Mar 26, 2015 7:59 AM in response to skanner21

If one of the partitions on a disk is bootable, then all the partitions can have bootable versions of Mac OS X.


So yes, you can clone the 1st partition to the 2nd partition and it will be bootable. Carbon Copy Cloner, SuperDuper, Disk Utility restore from the existing to the clone.


Yes you can add more stuff to the 2nd partition, just like you can add stuff to the partition you are booted on, and that does not cause you to loose bootability.


NOTE: Cloning to the same physical disk is NOT a backup, as if the disk fails, both partitions are lost.


A proper backup should follow 3-2-1

3 copies of your data (that includes the original)

2 different backup formats (a clone is an acceptable format)

1 copy off-site (prevents against natural disasters and theft)


And none of those backups should be on the same disk with the original data.

Mar 26, 2015 8:11 AM in response to skanner21

A bootable clone is an acceptable backup format (Carbon Copy Cloner, SuperDuper, Disk Utility)

Apple's Time Machine (part of Mac OS X)

A network backup (CrashPlan, Carbon Copy Cloner, Mozy, etc... -- also can be the off-site backup)

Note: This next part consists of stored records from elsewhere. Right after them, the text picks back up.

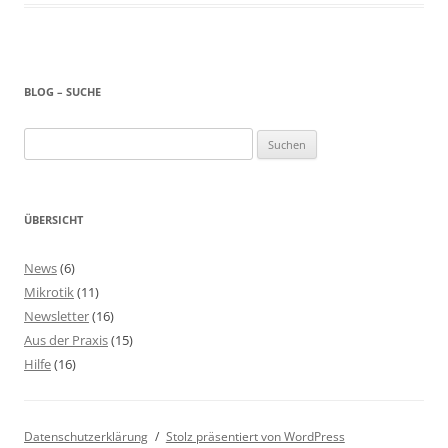
BLOG – SUCHE
Suchen
nach:
ÜBERSICHT
News
(6)
Mikrotik
(11)
Newsletter
(16)
Aus der Praxis
(15)
Hilfe
(16)
Datenschutzerklärung
Stolz präsentiert von WordPress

There are other backup utilities available, and each has its own unique format.


What you are trying to protect against is a bug in one backup utility contaminating ALL your backups. By having different utilities and formats, you will not be affected by the same bug in all your backups.

Mar 26, 2015 10:13 AM in response to skanner21

Ok so personnaly what do you advise ? I got the bootable clone so i need one more format right ? so it can be timemachine format or online network right ?

The bootable clone, is on the same disk, so it is not a backup. At most it protects you from fumble finger deleting something you should not have. You can get it back. But if you loose your boot disk, you will loose your clone.


The original, and the 2 backups should all be on separate media so that a media failure does not take out more than just one copy of your file.


But with time machine if your internal disk failed can restore everything like a clone would do ?

A clone is very easy to just boot into, and continue as if nothing happened, except for the loss of new information between the time of the last clone and the failure. And it can then be used to restore the boot disk (or the boot disk replacement, if your clone is on a different disk).


Time Machine can be restored to the boot drive (or the boot drive replacement) via the Recovery Partition

<OS X Yosemite: Recover your entire system> This applies to Mavericks exactly the same

<http://www.imore.com/how-set-and-restore-time-machine-backup>


I do like having a bootable clone, because I can get back in business quickly booting from the clone. But it is not my only backup. And in my case I have more than 2 backups of the really important stuff. Time Machine, Clone, CrashPlan, a custom built rsync command line backup. And some of my backups are backed up 😮

Mar 26, 2015 12:48 PM in response to skanner21

One last question, can we use time machine to back up on a APM drive partition disk ? ( because i would like to use time machine to back up my new mac on a drive where im gonna made a bootable clone of my very old powerbook...)

Yes. Since Time Machine is not bootable, it can go onto an APM partition tabled based Partition.


The Clone, however, needs to be on an APM if the version of Mac OS X requires APM, or it needs to be on a GUID based partition table if the version of Mac OS X requires a GUID partition table to boot.


But Time Machine does not care about the partition table information, as long as it has an HFS+ file system to work with it is happy.